During cell division, the enzymes that duplicate the chromosome and its DNA can't continue their duplication all the way to the end of the chromosome. If cells divided without telomeres, they would lose the end of their chromosomes, and the necessary information it contains. (In 1972, James Watson named this phenomenon the "end replication problem".) The telomere is a disposable buffer, which is consumed during cell division and is replenished by an enzyme, the telomerase reverse transcriptase.
This mechanism usually limits cells to a fixed number of divisions, and animal studies suggest that this is responsible for aging on the cellular level and affects lifespan. (From wiki)
So telomeres are the protective end bits of chromosomes, but they get shorter as you age.... If you remember Dolly, the clone sheep, one of the things about her was that she had shorter telomeres than other sheep and died sooner.
Anyway this study proposes that moderate amounts of exercise - more so than very high or very low levels - have a protective effect on this element of aging.
Relationship between Physical Activity Level, Telomere Length, and Telomerase Activity.

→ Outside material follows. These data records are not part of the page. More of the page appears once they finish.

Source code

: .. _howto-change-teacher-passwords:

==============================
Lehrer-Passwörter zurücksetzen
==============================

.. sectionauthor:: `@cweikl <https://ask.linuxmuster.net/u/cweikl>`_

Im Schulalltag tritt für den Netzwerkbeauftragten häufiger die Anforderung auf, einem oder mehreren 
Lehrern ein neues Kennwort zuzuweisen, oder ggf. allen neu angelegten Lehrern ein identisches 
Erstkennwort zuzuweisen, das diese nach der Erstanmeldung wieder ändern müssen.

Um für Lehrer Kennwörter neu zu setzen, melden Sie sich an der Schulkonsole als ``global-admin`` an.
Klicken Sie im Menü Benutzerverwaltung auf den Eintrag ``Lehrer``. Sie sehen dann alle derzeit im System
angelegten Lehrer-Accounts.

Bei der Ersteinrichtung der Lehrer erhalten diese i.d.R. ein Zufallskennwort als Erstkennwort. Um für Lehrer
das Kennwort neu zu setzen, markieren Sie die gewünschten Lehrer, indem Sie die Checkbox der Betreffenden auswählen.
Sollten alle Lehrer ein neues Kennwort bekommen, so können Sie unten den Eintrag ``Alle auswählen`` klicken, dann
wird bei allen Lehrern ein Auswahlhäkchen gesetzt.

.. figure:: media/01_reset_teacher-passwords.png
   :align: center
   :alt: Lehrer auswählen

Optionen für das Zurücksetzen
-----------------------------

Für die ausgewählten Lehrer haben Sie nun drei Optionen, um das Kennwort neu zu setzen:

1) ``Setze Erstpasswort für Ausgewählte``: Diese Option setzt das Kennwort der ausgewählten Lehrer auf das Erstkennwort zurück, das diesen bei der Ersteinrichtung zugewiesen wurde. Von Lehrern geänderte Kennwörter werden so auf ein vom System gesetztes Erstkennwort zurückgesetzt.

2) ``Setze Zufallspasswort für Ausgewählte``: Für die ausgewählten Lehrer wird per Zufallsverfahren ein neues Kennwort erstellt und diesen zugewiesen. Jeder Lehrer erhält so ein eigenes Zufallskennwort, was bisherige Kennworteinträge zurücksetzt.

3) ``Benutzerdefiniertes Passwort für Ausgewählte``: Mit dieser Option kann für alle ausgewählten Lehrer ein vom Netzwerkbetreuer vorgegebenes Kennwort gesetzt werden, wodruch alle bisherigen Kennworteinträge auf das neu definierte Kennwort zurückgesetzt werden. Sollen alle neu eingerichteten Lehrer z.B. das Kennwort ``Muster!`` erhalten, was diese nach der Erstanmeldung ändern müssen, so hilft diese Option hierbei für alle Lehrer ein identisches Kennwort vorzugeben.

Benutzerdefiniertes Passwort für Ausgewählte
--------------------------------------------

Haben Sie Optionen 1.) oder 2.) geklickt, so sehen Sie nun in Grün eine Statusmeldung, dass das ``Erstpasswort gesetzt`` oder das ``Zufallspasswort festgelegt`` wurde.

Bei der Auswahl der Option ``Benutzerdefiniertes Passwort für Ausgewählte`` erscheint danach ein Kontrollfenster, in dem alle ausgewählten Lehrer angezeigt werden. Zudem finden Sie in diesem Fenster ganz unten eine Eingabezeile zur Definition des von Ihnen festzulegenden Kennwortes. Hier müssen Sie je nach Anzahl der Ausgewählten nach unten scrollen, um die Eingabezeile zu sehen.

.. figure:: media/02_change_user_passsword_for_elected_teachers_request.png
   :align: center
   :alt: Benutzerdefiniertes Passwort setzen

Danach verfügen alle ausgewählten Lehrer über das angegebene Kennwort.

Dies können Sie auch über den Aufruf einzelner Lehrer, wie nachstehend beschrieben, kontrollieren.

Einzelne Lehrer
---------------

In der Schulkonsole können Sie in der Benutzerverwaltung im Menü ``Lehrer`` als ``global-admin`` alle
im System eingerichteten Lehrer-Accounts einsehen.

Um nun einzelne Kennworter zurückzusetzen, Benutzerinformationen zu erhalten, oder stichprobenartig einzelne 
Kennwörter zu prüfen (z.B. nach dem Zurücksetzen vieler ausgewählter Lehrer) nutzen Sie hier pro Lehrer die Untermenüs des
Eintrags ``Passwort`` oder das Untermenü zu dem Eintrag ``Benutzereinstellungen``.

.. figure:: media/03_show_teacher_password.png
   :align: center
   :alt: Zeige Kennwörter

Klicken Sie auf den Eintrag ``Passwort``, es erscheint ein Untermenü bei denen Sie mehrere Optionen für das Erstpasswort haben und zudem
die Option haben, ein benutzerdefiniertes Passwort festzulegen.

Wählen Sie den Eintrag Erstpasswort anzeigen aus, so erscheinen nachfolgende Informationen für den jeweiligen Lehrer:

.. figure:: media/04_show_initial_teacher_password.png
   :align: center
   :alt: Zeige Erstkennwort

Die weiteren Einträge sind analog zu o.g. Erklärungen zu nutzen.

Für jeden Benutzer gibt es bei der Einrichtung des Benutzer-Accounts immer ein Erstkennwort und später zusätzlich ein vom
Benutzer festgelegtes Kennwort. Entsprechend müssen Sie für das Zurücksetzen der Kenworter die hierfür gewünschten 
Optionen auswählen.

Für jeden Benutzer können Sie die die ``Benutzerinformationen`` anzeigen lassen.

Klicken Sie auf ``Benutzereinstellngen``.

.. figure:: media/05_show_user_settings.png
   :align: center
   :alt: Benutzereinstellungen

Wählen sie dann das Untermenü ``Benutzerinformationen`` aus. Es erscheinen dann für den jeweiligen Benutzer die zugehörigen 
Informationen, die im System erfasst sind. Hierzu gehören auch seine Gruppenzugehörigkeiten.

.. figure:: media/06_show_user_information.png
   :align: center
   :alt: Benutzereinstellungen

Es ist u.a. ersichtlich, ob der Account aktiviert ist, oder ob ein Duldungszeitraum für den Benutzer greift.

Purpose: The purpose of this study was to examine the relationship of exercise energy expenditure (EEE) with both telomere length and telomerase activity in addition to accounting for hTERT C-1327T promoter genotype.
Methods: Sixty-nine (n = 34 males; n = 35 females) participants 50-70 yr were assessed for weekly EEE level using the Yale Physical Activity Survey. Lifetime consistency of EEE was also determined. Subjects were recruited across a large range of EEE levels and separated into quartiles: 0-990, 991-2340, 2341-3540, and >3541 kcal[middle dot]wk-1. Relative telomere length and telomerase activity were measured in peripheral blood mononuclear cells (PBMC).
Results: The second EEE quartile exhibited significantly longer telomere lengths [1.12 +/- 0.03 relative units (RU)] than both the first and fourth EEE quartiles (0.94 +/- 0.03 and 0.96 +/- 0.03 RU, respectively; P < 0.05) but was not different from the third quartile. Telomerase activity was not different among the EEE quartiles. An association was observed between telomerase enzyme activity and hTERT genotype with the TT genotype (1.0 x 10-2 +/- 4.0 x 10-3 attomoles (amol) per 10,000 cells; n = 19) having significantly greater telomerase enzyme activity than both the CT (1.3 x 10-3 +/- 3.2 x 10-3; n = 30) and CC groups (5.0 x 10-4 +/- 3.9x 10-3; n = 20; P = 0.01).
Conclusion: These results indicate that moderate physical activity levels may provide a protective effect on PBMC telomere length compared with both low and high EEE levels.